Analyste de la civilisation occidentale dominée par Socrate et le platonisme-christianisme,
Nietzsche en déchiffre le texte et en dénonce les
grands mots et les notions imaginaires : il est et reste philologue. Mais ce
texte, que Nietzsche désigne sous le nom de «morale», est un symptôme
de la décadence, désorganisation des affects conduisant à la
négation de la réalité. Le psychologue-attrapeur de rats Nietzsche veut
remonter au corps qui s'exprime et se nie : il est généalogiste. Mais de quel
ordre est le texte de Nietzsche pour dire le corps qui, dans le langage et
spécialement le discours des philosophes, dénie et vulgarise la vie ? Lire
Nietzsche, c'est apprendre à lire le texte de la culture et, en «médicynique»,
remonter à l'origine cachée de l'idéalisme moral : le corps.

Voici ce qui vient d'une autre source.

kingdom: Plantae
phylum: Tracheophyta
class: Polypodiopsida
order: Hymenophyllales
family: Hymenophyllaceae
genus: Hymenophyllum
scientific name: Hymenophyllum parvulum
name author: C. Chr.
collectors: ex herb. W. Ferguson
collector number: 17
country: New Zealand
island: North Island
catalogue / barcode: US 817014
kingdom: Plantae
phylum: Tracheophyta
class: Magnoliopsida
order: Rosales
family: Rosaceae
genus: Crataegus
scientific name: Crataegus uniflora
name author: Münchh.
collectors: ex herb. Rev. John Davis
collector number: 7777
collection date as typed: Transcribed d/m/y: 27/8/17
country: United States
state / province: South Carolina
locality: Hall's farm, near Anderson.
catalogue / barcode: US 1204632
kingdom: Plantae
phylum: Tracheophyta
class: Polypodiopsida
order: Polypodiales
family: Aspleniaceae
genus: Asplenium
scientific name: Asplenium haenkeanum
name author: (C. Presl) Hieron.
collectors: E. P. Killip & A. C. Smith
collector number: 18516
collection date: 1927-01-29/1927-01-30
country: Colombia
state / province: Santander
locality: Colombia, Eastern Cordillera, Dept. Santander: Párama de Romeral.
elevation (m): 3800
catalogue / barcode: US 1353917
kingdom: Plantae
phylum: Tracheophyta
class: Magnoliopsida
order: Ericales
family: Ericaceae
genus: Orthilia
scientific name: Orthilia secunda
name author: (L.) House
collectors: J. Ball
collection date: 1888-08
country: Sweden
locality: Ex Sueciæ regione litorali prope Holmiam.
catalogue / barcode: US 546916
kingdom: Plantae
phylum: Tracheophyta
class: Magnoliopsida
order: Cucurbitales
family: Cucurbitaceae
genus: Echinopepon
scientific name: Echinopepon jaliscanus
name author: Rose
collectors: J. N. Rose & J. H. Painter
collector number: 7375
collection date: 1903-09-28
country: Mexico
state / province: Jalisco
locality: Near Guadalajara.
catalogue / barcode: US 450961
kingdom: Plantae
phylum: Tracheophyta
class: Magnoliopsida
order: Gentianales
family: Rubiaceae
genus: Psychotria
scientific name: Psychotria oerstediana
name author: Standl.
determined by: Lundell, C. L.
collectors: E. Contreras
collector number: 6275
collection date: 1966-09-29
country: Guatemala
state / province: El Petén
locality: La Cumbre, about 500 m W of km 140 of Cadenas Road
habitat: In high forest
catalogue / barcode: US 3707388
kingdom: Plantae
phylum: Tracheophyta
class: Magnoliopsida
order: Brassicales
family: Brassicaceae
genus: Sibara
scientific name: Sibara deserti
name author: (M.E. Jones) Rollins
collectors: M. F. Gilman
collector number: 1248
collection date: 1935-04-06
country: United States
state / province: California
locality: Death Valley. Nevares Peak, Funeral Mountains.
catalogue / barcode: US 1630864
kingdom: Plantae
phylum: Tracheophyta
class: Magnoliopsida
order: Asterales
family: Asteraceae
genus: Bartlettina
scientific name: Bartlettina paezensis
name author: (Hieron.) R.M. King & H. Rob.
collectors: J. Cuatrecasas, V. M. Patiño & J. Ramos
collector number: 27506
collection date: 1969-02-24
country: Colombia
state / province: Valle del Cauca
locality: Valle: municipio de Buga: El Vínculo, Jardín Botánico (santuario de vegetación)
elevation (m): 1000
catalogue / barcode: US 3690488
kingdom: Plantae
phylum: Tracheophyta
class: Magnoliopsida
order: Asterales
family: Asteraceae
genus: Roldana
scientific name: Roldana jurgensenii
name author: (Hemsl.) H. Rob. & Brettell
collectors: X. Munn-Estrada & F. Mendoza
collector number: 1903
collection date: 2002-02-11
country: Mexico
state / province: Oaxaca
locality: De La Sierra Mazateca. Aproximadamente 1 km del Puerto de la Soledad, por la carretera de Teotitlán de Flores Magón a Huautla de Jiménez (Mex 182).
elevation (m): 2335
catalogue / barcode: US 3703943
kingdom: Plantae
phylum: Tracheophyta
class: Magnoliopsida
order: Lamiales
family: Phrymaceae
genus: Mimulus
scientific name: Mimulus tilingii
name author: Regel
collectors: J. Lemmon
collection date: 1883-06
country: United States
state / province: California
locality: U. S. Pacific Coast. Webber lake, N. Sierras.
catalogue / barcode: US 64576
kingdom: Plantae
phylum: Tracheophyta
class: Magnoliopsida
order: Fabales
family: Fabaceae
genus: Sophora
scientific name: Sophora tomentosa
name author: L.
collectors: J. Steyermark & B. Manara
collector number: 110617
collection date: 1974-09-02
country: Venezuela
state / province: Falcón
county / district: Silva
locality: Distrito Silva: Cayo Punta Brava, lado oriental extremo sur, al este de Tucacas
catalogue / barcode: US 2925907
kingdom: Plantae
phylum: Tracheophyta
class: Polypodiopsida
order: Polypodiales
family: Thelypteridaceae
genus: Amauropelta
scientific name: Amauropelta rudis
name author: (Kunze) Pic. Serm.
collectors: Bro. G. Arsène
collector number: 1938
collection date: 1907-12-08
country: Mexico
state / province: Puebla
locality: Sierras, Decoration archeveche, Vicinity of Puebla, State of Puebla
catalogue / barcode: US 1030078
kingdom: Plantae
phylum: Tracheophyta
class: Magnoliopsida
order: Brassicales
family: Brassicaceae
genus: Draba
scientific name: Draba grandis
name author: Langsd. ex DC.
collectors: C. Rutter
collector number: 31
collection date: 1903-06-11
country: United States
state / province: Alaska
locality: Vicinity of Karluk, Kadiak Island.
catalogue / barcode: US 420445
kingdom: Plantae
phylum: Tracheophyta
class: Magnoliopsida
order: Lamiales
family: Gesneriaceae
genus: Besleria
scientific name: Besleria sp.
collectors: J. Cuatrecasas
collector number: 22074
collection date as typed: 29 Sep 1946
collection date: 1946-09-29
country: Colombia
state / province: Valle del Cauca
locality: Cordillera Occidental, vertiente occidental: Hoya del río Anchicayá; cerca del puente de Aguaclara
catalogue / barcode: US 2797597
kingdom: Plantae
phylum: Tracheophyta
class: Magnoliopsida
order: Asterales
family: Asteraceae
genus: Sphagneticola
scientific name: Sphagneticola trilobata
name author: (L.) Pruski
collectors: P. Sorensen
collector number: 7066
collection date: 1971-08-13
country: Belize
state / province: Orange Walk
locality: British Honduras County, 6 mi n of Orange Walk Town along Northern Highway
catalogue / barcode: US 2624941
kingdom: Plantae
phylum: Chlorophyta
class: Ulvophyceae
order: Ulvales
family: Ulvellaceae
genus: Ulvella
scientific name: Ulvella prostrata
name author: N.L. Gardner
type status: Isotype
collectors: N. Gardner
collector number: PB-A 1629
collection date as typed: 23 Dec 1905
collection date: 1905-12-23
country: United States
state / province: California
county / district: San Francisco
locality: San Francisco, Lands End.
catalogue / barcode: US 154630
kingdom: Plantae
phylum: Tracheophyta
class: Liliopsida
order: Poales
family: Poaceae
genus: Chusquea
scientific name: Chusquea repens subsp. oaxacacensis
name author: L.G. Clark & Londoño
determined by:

«La philologie est en effet cet art vénérable qui exige avant tout une
chose de ses adeptes : se mettre en réserve, se laisser du temps, apprendre
à se taire, apprendre la lenteur, cet art d'orfèvre et de connaisseur du mot,
qui a pour tâche d'exécuter avec intégrité un travail de finesse et d'attention
et n'arrive à rien s'il n'y arrive lento. Cet art enseigne à bien lire,
c'est-à-dire lentement, en profondeur, en laissant les portes ouvertes,
avec des doigts et des yeux délicats... Mes patients amis, ce livre ne désire
rien d'autre que des lecteurs et des philologues accomplis : apprenez à
bien me lire !» (Aurore, Préface, § 5).